I've become completely obsessed with sketching stuff in Colors, a nifty little painting program for DS and iPhone/iPod. The ability to upload the entire creation process in steps for others to watch makes up for all the shortcomings it has (and there are quite a few of those).

Unfortunately, my DS flash card doesn't seem to like my wifi connection, so I haven't been able to upload any of my paintings for view, however I can share the saved images of a couple of my drawings:

My first ever attempt at a simple drawing, in colour

A sketch of a wizard-like character

Some WIP lineart of Blue as champion of the elite four

Has anyone else tried out either version? If so, share your thoughts and drawings you've made using it


----------



## Yarnchu (Jul 22, 2009)

I have Colors for my DS, and I love being able to draw on it. The only downside is it being as primitive as paint since it has zero tools.

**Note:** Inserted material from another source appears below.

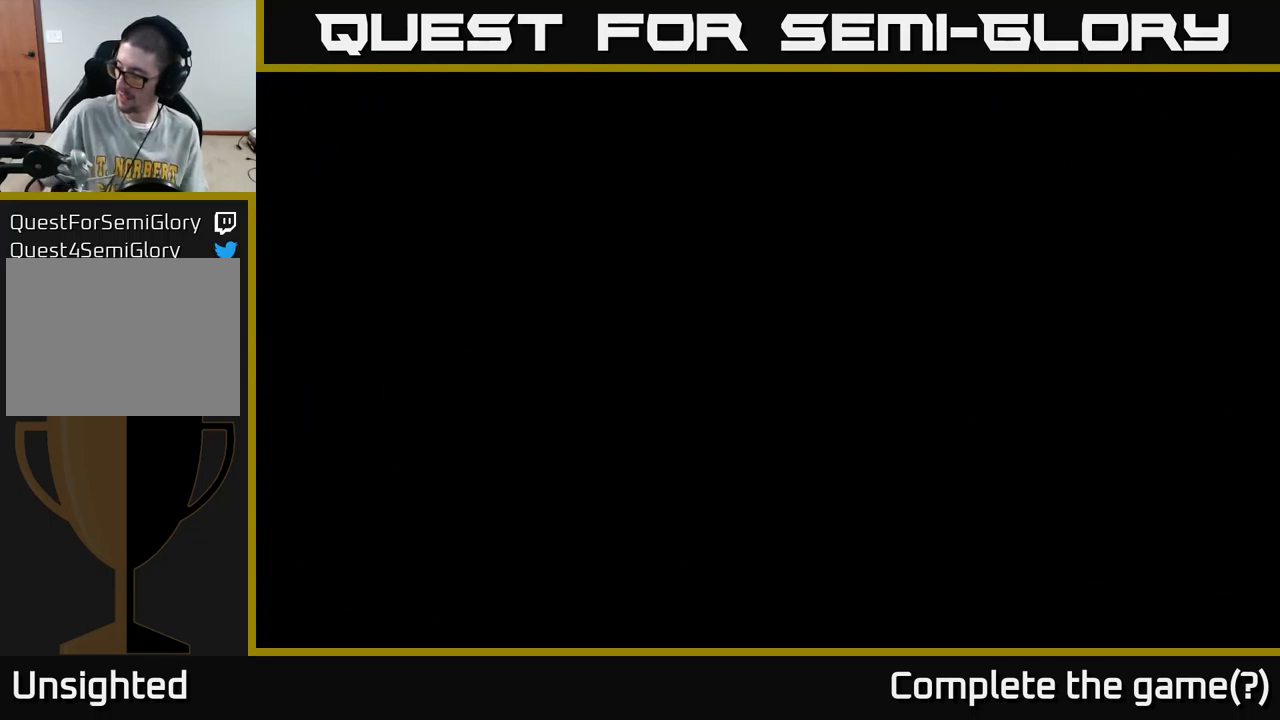
{"buttons": [], "left_stick": "center", "right_stick": "center", "events": []}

I haven't drawn anything recently since my Micro SD card reader won't work anymore(it's apparently been "tampered with". wtf?), but I do have a couple of colors drawings.

Kirby
Old Kirby

I'd like to see your Blue art once it's done. Right now it looks like your best one.


----------



## ClockworkJB (Jul 22, 2009)

Nice Kirbys, the GB style one sure brings back memories.

Also, I just finished and coloured that Blue portait


----------